== QUESTIONS ON THE MATERIAL ==
**a)** Answer these from the OSIRIS schematic migration text:
(i) Who does the text say schematic migration is particularly important for?
(ii) What is done with stray wires from deleted pins?
(iii) How are shorts caused by new pin locations handled?
**b)** Carry on the OSIRIS schematic migration text from its last sentence.

== PAGE EXCERPT ==
+++++
OSIRIS SCHEMATIC MIGRATION
Rapid and efficient schematic migration is an essential tool for evaluating target processes for full chips and IP cores. Migrated circuits using components from a new PDK can then be simulated to evaluate their performance in the new process. This is particularly important for IP companies who need to license analog cores to new customers in unfamiliar processes.
OSIRIS's mapping, placement and re-wiring capabilities take it far beyond the functionality of a simple component swapper. Interactive GUIs find circuit symbols in the source design and guide the mapping of pins and parameters to the target symbol and reference libraries such as standard cells can be replaced with versions from the new foundry.
Physical differences between PDKs such as cell origin, symbol size or pin differences are automatically resolved. Rewiring tools allow new pins to be added and tied to specified nets while stray wires from deleted pins are cleaned from the circuit. Component checking and re-wiring ensures that full circuit hierarchies are migrated in a single pass.
The complexities of property translation between source and target PDKs are handled automatically without users needing to convert between types. Optional recalculation can be invoked to adjust physical parametes to retain passive values.
Pin and Parameter Mapping
The task of mapping pins and parameters between PDKs is controlled through the OSIRIS graphical interfaces. Information from the original and new PDKs are identified and presented to the user in a clear format for easy mapping and conversion. Values can be modified by simple scaling or through complex relationships as required.
Pins are automatically rerouted to ensure connectivity even when symbols and pin positions differ and shorts caused by new pin locations are automatically identified and resolved.
Intelligent parameter assignment and callback triggers allow even the most complex components to be converted for simulation or layout constraints. Advanced commands also deal with complex demands and component modifications to resolve difficult constraints in the target process.
+++++
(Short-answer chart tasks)
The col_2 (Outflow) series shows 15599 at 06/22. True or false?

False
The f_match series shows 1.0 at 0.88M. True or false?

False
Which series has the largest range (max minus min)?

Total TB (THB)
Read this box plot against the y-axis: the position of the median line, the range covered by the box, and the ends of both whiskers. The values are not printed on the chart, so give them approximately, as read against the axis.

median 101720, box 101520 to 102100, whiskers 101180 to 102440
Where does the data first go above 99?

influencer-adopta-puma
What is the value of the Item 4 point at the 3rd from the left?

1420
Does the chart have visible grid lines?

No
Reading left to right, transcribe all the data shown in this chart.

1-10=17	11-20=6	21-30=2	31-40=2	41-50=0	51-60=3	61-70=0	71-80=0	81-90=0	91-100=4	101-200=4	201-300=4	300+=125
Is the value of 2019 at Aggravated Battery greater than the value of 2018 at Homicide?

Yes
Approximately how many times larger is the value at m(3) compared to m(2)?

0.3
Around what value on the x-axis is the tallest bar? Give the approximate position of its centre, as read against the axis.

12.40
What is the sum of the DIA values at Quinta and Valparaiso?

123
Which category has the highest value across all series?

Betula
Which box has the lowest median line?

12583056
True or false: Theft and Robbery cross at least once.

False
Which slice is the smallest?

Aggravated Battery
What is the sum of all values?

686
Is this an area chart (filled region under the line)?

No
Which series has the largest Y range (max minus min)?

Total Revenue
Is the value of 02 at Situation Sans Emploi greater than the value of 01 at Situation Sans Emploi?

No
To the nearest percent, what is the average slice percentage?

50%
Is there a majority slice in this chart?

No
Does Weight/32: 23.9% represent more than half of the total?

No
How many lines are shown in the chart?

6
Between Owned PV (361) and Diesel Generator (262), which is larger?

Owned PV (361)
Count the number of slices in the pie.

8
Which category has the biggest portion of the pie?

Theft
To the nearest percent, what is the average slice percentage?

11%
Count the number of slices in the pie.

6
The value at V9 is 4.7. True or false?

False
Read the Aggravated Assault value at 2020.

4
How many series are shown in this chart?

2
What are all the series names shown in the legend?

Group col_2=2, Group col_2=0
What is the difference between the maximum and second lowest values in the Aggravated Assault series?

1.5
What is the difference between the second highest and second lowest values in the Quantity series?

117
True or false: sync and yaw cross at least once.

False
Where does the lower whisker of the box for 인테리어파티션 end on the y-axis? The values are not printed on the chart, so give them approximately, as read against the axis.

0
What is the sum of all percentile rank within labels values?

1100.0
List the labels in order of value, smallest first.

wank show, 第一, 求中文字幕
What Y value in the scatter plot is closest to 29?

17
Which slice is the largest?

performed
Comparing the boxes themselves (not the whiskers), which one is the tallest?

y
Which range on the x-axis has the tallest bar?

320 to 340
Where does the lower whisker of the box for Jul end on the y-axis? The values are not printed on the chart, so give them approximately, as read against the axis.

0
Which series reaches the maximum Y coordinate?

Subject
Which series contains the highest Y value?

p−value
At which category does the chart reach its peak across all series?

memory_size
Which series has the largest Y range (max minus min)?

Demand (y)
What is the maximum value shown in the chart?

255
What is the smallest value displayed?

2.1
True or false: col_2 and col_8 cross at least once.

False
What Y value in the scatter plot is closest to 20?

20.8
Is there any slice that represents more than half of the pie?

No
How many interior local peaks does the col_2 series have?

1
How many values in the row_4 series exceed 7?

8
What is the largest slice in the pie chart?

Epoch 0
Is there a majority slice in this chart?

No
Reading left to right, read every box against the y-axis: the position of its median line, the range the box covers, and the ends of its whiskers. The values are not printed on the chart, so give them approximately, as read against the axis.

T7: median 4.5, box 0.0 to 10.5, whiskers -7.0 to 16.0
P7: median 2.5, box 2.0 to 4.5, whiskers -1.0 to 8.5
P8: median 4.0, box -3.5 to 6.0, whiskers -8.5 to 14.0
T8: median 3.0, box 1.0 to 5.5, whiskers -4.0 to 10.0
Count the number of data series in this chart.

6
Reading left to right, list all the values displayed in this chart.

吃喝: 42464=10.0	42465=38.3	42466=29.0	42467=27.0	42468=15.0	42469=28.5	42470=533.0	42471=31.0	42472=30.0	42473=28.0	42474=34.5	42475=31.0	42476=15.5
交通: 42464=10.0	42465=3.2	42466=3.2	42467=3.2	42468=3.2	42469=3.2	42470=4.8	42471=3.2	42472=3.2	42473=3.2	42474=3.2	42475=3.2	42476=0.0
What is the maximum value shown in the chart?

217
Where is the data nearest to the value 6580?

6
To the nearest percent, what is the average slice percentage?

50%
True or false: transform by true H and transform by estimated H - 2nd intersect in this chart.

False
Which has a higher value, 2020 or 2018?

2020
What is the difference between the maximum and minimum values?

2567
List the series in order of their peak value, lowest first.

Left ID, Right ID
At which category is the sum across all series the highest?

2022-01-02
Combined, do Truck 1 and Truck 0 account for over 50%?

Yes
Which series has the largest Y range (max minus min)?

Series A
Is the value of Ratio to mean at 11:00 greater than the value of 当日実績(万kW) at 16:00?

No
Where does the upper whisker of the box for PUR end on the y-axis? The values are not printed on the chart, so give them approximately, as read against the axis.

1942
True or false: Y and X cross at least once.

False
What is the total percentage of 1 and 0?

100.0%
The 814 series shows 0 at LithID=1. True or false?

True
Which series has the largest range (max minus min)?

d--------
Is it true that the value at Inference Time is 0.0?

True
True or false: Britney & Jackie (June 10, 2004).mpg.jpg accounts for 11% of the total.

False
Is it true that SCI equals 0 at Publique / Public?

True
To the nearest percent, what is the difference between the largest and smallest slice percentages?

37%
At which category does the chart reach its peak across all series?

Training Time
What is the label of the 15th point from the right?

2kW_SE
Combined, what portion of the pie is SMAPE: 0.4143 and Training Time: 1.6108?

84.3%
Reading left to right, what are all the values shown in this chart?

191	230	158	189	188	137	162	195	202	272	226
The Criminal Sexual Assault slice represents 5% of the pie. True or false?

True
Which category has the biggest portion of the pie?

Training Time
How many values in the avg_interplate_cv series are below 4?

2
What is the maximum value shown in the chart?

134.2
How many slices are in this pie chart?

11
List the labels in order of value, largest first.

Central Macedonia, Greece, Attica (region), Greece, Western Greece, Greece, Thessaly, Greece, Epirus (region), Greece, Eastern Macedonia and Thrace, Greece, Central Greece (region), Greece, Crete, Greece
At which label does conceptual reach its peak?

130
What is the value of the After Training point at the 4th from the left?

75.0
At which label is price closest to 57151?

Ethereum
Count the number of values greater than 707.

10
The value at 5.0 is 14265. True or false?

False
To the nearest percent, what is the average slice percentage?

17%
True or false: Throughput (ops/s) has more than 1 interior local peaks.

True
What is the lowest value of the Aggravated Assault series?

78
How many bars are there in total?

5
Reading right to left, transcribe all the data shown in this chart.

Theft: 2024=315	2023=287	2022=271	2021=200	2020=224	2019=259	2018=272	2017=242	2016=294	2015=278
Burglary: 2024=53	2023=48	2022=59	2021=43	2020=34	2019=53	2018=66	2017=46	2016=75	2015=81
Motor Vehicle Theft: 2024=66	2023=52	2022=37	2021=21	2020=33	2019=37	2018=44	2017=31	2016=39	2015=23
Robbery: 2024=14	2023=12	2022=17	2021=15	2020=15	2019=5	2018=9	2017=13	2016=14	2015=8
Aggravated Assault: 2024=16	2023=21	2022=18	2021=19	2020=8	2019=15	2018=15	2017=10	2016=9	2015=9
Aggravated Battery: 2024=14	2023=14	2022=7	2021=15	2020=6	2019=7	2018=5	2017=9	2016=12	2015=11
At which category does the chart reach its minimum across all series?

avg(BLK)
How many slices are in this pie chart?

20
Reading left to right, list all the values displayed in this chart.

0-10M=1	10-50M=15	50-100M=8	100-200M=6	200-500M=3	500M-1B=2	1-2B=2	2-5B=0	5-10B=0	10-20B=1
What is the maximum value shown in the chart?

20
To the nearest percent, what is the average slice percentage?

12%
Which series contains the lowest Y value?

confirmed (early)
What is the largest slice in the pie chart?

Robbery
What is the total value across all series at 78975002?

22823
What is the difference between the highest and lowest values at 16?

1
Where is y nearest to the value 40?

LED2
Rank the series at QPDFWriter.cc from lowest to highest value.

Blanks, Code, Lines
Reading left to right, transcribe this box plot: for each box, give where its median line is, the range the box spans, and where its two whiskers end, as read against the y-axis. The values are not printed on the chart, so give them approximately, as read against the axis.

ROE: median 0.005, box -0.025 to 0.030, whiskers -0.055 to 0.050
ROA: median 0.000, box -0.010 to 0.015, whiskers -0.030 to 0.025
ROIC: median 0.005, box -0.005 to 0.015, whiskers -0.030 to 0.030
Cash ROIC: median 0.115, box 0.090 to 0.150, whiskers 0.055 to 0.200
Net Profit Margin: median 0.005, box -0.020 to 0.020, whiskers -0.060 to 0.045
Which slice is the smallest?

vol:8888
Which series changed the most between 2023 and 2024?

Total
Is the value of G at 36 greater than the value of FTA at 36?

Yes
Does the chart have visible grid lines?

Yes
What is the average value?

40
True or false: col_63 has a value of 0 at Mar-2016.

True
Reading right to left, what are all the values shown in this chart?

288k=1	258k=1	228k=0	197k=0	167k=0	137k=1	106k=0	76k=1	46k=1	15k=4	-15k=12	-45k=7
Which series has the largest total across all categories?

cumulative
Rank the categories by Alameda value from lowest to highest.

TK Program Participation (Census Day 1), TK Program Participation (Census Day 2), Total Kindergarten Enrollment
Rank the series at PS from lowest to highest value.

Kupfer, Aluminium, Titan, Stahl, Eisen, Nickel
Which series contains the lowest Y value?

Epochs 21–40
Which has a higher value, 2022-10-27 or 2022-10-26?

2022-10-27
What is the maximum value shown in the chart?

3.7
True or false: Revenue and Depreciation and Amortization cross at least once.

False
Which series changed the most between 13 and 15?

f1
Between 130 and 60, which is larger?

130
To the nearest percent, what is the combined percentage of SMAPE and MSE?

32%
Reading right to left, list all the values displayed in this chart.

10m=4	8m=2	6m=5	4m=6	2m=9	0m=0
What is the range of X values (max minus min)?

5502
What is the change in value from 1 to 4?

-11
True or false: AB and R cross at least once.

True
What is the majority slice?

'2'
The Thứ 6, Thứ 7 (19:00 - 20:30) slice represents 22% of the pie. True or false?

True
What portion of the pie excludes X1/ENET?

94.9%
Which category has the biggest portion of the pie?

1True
+++++
== SOLVED TASKS ==
**a)**
(i) IP companies who need to license analog cores to new customers in unfamiliar processes.
(ii) They are cleaned from the circuit.
(iii) They are automatically identified and resolved.

**b)**
Capabilities and Features
OSIRIS schematic migration features a host of features and capabilities that make it the most powerful and versatile schematic migration tool available. From legacy processes through to the most advanced nanometer and FinFET designs, OSIRIS tools can migrate the most complex designs between processes from independent manufacturers and custom foundries.
Advanced features of the schematic databases such as hierarchical parameters and netset properties are fully retained to deliver a completely migrated schematic which contains the full functionality of the original design.
API level extensions allow the flow to be customized to meet the demands of the most complex migration requirements. From transistor adjustments to complex passive calculations, OSIRIS has been used to solve the most difficult mapping and translation challenges to rapidly move IP to new foundries and processes.
Interactive Schematic Comparison
Checking that the migrated schematic maintains the integrity of the circuit while following the intent of the migration is an essential part of circuit migration. OSIRIS features a dedicated migration comparison tool that check the placement, connectivity and parameters of the target circuit to ensure it matches the original.
Unlike an LVS tool, schematic comparison accounts for differences in component names, parameter types and values to instantly identify discrepancies between old and new circuits. Problems such as max/min size violations or component crowding are reported and highlighted within the schematic editor for easy identification and resolution.
Fast and Hierarchical Migration
OSIRIS migrations can handle a single cell, a defined hierarchy, or an entire design in a single path. You can map the reference library to a flow so that the entire design is udpated to use the symbols and standard cells of the new process.
Scaling and Grid Force
The new PDK has large symbols and different database units that may need to be resolved during the migration process. OSIRIS can add user-defined scale and grid elements during migration to apply new PDK constraints.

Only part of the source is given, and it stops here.